**Selected extract:**

▶

These are the costs that one sees at the start of the BYOD discussion. Especially for companies that are accustomed to purchasing smartphones and voice/data plans for employees, the lure of BYOD is that the employee now covers the costs of the phone or tablet and the plan.

On average, employees will spend $965 on their smartphones and tablets and another $734 on the voice/data plans, Cisco‚Äôs Internet Business Solutions Group says. These costs will translate into the expense reduction only for a company already paying for these items. A company new to supporting mobile devices won’t see these savings.

Employees also pay for any maintenance of their devices, upgrades or add on devices. Someone with a smartphone may choose to add a tablet to their plan and they will be responsible for the costs.

The Company Costs

About half of the companies that support BYOD cover some or all of the costs of equipment and plans, reports a Gartner Research survey. This is where one hidden cost can reduce the savings. For a company that once provided voice/data plans, the employees are now paying for their individual plans without the benefit of the company’s volume discounts.

The hidden costs of BYOD says this increase in plan prices can be significant, nearly $200 for each device, states CIO.com. There are also the costs of handling expense reports for employees being reimbursed.

The other significant cost is the overall management of devices so that company information is kept secure. Bring your own device from BlackBerry balances the end-user and corporate needs by keeping corporate data and apps protected, and users can switch from Personal to Work spaces easily. For a large company with the infrastructure already in place to control mobile device access, this may not be much of a switch. For a small company that must implement every control from scratch, this could offset any perceived cost savings.

◀

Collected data
▶

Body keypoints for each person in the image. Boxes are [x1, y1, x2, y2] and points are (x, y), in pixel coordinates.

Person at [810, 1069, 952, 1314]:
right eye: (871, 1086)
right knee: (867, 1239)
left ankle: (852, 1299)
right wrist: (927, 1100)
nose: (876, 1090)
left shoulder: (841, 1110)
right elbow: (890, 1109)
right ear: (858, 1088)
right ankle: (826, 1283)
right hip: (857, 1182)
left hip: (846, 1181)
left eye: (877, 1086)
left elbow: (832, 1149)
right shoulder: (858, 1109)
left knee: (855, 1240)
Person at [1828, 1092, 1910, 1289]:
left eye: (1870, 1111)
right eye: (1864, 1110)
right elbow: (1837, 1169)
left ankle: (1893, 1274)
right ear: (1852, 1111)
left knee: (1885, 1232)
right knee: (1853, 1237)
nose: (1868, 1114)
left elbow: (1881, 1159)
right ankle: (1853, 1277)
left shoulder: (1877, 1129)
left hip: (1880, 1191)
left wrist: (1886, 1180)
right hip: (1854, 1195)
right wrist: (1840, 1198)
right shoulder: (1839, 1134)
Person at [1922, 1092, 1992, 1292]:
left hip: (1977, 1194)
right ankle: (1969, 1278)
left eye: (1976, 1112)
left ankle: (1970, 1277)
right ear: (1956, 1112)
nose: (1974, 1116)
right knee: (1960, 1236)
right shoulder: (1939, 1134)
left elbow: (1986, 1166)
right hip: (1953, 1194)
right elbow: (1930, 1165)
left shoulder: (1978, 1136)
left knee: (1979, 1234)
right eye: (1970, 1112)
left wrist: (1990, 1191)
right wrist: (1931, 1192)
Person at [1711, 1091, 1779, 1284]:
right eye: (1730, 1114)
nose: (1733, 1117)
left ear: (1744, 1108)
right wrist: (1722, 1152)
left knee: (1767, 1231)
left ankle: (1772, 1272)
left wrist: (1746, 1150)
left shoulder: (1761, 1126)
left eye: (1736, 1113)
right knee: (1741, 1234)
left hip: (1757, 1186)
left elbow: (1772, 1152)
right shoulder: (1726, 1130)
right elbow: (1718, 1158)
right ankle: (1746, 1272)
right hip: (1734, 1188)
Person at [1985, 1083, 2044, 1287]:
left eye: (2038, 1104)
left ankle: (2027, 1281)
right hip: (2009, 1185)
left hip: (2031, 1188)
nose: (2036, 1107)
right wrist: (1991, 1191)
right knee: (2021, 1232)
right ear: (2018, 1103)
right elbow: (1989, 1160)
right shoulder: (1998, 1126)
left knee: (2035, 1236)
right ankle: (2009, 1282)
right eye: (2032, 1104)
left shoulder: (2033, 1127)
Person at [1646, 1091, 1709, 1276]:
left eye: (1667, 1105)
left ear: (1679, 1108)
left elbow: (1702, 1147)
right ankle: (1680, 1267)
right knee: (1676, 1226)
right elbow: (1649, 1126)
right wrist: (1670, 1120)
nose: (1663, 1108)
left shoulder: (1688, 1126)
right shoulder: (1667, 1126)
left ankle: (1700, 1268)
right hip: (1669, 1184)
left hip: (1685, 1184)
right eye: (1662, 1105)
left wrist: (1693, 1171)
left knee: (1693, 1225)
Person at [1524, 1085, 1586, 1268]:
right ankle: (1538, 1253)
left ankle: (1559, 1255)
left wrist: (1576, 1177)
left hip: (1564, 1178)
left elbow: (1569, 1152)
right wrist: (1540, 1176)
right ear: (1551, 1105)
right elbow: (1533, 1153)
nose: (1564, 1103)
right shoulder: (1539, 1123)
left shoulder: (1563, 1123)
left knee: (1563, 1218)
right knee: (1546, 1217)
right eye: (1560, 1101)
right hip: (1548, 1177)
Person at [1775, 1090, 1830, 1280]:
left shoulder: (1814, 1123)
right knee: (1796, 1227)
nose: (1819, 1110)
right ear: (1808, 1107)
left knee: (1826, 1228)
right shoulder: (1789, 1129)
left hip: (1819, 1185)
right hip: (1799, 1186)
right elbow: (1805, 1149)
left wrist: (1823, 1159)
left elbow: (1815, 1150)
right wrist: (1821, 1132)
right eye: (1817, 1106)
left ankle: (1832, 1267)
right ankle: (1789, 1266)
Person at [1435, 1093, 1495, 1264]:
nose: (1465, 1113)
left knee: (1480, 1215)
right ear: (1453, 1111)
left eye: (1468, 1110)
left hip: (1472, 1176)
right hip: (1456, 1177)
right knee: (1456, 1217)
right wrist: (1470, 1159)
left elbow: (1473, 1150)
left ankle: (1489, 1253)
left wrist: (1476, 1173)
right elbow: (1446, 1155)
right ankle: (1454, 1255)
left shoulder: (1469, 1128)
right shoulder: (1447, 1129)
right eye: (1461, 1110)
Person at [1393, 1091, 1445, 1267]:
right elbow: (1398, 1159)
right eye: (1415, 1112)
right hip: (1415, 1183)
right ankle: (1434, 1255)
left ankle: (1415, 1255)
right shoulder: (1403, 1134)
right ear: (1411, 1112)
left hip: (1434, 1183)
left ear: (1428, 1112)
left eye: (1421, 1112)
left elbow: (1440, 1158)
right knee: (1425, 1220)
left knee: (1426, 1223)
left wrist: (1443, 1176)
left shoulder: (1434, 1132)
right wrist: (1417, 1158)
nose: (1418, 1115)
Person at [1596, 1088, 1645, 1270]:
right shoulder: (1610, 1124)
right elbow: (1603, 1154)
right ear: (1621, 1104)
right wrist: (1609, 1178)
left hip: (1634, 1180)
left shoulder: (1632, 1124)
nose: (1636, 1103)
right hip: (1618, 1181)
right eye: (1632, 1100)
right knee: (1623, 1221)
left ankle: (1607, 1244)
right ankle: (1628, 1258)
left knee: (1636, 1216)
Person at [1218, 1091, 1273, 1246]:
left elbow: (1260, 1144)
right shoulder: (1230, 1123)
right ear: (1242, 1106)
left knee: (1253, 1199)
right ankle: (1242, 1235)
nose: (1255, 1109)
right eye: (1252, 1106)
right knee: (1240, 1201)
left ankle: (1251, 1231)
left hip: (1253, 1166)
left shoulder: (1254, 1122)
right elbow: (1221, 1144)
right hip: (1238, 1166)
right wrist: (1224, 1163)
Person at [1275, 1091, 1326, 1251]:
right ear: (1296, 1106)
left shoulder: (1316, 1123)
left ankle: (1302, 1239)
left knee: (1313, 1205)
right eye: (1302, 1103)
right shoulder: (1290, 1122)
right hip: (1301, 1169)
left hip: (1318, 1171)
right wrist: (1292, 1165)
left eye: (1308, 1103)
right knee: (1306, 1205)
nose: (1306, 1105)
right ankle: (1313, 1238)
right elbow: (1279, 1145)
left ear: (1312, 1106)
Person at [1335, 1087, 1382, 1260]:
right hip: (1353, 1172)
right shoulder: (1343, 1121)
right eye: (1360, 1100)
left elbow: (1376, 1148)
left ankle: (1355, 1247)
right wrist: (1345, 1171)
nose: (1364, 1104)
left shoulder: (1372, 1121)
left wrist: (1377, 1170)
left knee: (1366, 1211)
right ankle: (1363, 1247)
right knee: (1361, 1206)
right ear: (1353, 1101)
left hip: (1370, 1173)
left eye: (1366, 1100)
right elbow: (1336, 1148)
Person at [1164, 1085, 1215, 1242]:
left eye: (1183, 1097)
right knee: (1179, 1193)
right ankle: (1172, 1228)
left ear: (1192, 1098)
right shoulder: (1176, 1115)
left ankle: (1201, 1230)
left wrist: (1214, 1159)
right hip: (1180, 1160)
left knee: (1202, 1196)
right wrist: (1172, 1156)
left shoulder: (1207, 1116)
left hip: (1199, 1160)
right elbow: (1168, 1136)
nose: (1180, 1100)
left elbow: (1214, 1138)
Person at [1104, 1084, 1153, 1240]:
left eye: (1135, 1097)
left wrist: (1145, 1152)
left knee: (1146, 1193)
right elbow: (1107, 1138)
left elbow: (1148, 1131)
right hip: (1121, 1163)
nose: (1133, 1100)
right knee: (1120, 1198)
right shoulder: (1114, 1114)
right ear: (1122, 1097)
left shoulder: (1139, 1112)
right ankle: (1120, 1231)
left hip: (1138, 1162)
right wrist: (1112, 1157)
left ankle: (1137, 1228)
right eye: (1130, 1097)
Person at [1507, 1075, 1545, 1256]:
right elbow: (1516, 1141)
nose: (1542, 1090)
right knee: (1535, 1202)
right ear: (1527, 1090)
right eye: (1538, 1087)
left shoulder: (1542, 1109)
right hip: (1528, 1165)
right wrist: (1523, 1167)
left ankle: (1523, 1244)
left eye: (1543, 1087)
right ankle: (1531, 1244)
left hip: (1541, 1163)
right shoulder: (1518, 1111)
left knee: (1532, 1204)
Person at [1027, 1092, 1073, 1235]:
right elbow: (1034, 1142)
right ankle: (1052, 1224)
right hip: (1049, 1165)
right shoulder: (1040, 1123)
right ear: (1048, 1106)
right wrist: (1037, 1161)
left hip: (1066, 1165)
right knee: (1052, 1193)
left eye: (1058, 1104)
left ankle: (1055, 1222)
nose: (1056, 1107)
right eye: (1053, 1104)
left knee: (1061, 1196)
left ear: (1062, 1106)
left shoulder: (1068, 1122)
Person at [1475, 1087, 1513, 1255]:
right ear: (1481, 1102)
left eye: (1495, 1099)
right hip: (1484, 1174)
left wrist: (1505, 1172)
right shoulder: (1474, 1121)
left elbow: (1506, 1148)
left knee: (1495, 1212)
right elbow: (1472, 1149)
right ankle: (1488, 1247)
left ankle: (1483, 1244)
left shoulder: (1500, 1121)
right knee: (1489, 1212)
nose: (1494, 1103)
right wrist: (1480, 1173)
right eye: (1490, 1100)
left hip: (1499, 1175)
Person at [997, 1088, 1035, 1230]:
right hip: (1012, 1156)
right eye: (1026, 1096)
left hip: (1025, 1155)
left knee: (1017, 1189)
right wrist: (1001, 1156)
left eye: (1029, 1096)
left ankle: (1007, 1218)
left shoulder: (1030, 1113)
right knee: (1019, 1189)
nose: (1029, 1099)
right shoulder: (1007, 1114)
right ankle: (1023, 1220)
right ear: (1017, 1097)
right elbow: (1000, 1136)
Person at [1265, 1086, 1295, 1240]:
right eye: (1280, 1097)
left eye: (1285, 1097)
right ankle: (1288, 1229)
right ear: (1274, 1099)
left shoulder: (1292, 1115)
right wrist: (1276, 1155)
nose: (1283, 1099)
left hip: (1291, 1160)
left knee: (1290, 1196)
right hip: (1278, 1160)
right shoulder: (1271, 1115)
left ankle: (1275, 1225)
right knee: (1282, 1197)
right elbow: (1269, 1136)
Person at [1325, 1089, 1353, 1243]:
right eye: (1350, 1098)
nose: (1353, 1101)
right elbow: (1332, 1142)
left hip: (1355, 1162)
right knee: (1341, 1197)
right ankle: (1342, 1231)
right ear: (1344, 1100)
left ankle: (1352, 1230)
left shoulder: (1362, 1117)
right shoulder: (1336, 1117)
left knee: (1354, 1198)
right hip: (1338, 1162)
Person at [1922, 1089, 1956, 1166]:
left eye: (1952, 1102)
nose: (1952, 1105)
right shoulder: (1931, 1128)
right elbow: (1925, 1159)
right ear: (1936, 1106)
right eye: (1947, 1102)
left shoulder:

◀

**What you have to do:**
Reproduce the part of the BYOD cost passage that starts at "Employees also pay" and ends at "employees being reimbursed.".

**Solution for this problem:**
Employees also pay for any maintenance of their devices, upgrades or add on devices. Someone with a smartphone may choose to add a tablet to their plan and they will be responsible for the costs.

The Company Costs

About half of the companies that support BYOD cover some or all of the costs of equipment and plans, reports a Gartner Research survey. This is where one hidden cost can reduce the savings. For a company that once provided voice/data plans, the employees are now paying for their individual plans without the benefit of the company’s volume discounts.

The hidden costs of BYOD says this increase in plan prices can be significant, nearly $200 for each device, states CIO.com. There are also the costs of handling expense reports for employees being reimbursed.